LYDEN: Which you were trying to have?

SAID: I was trying desperately. There was a - yes, we had a little lamp on our piano, and I would pick it up and rub it and rub it and rub it and rub it. And I really thought the genie would come out it.

LYDEN: You say that 9/11 was a real turning point for you. How?

SAID: I was petrified in the way that everyone is - was petrified. I was scared of being killed, but I was also scared of Americans wanting to kill me. And then, you know, I remember saying to my mom: But now everyone's going to hate me. And she was like: They're not going to hate you. And people would say: You don't even look Arab. You're not even Muslim.

And so then you kind of want to identify with your race in a different way because you're like, why am I special? Why do I look different or seem different? And why do I get to pass? And so all of those things just compounded just at once. And I think that there was also no choice because from then on, I was constantly referred to as an Arab-American, which I hadn't been before.

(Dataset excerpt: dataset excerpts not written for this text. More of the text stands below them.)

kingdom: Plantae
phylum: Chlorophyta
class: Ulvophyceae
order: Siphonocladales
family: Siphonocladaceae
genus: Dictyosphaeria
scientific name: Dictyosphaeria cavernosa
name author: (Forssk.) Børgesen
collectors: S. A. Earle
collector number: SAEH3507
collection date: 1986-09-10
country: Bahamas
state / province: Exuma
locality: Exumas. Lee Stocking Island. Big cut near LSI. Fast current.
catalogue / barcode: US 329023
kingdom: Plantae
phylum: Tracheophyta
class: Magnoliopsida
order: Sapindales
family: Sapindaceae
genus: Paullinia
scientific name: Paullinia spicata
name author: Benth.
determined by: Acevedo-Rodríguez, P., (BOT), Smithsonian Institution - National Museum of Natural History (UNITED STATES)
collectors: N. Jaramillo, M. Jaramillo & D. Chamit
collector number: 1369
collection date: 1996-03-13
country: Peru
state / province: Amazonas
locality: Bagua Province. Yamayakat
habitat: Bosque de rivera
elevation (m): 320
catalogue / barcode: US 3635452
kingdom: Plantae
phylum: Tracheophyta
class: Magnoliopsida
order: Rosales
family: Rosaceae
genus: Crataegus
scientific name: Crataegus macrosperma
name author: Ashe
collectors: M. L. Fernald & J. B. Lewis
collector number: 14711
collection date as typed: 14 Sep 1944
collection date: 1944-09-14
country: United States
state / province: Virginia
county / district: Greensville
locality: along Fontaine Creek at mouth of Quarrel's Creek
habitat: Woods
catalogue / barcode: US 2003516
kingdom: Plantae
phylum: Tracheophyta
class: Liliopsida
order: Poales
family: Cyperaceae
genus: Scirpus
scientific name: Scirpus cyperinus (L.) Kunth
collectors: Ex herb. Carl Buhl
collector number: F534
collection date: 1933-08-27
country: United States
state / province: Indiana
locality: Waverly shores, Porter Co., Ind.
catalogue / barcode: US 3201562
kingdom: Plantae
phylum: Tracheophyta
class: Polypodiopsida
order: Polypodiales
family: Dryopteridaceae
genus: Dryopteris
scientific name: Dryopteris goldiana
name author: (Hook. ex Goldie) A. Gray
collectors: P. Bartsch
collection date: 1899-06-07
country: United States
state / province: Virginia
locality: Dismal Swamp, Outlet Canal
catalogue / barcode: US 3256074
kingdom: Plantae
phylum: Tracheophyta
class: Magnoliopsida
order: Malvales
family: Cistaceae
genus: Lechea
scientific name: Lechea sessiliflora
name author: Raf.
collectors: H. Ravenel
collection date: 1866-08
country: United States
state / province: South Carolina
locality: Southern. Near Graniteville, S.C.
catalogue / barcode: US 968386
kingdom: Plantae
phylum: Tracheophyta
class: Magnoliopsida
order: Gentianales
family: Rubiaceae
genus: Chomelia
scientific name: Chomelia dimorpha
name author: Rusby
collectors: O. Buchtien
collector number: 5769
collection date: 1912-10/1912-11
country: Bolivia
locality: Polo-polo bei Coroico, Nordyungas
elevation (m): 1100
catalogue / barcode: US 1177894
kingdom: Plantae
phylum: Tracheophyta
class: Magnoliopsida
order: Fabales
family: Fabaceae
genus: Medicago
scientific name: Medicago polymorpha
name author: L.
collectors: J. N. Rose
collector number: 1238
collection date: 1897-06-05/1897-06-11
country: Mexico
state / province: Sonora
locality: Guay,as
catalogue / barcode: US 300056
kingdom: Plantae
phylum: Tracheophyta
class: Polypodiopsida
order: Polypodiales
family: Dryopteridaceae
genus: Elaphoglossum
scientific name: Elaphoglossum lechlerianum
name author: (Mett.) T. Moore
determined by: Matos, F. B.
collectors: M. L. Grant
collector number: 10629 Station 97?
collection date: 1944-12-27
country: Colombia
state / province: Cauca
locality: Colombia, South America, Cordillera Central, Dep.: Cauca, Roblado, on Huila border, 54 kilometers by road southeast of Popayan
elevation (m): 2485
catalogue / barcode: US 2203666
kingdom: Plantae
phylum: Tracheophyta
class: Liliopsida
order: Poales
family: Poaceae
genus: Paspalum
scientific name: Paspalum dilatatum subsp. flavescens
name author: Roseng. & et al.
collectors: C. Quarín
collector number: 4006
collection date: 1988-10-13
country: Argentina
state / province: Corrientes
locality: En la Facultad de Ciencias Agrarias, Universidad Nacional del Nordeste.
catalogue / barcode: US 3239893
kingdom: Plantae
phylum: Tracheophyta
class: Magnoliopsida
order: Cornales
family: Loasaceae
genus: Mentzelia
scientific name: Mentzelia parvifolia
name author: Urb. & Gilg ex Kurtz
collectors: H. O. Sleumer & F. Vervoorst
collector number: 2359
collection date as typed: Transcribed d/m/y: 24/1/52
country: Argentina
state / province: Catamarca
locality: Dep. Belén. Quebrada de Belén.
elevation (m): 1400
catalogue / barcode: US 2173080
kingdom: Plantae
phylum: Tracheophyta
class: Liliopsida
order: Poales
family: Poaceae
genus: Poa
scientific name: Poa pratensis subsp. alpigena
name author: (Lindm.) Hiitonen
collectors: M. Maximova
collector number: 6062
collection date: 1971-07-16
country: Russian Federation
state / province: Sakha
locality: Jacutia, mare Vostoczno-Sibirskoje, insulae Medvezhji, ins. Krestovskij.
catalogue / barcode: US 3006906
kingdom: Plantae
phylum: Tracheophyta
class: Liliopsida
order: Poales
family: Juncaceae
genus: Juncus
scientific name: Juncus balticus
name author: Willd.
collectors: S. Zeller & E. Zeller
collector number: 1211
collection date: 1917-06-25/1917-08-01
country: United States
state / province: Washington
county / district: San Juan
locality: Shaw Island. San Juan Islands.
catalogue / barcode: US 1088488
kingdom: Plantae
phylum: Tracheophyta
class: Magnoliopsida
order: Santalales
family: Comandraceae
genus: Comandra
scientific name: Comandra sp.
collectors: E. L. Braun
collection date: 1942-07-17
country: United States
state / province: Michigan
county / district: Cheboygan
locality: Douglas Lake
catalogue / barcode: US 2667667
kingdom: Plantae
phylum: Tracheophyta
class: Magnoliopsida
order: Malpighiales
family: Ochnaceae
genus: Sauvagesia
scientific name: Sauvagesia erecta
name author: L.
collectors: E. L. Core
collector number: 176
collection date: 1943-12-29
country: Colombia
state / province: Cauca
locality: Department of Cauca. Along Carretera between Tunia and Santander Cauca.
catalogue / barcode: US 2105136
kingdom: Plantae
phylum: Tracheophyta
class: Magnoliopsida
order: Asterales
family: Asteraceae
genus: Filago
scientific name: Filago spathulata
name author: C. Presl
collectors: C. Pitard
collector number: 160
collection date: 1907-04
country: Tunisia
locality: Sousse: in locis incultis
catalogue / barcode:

LYDEN: You know, in some ways, that very liberating for you.

SAID: Yes.

LYDEN: You are an actor by this time. You've been through Princeton. You meet other actors who identify as Arab-Americans, and begin to put the seeds of this one-woman show together.

SAID: Mm-hmm.

LYDEN: Called?

SAID: "Palestine." Much of the play is incorporated into the book. My dad - when I was a very young child, I used to hear him use this word solidarity all the time, and I didn't know what it was. And then as I grew older, and I started to understand what it meant, that's really what has saved me.

LYDEN: Your father lived to see the beginnings of your Lebanese-Palestinian-American identity. He came to this play. You write very movingly about his death, which came after almost a decade-long illness. What was his reaction to your performance?

SAID: He was really proud. He was very, very proud. He was laughing. I remember him laughing and laughing and laughing, like tearing up laughing, and just very, very moved and excited. And I think excited in the sense of like - this is very strange, but almost like, okay now, I can go.

And I think one of the last things he said to me - a few days before he died, I had seen these Arab-American comedians, and I told him about it. And he was like - he kept, like, sort of shaking his fist and going: That's it. That's it. That's the future. You guys - you've got it. And sort of this idea that art was somehow going to be the way out, but also that he was, you know, handing it off to us, in a way. And I think he was very proud.

LYDEN: That's Najla Said, the author of "Looking for Palestine: Growing up Confused in an Arab-American Family." Najla Said has performed extracts from the book as a play all across the United States. Najla, thank you so much.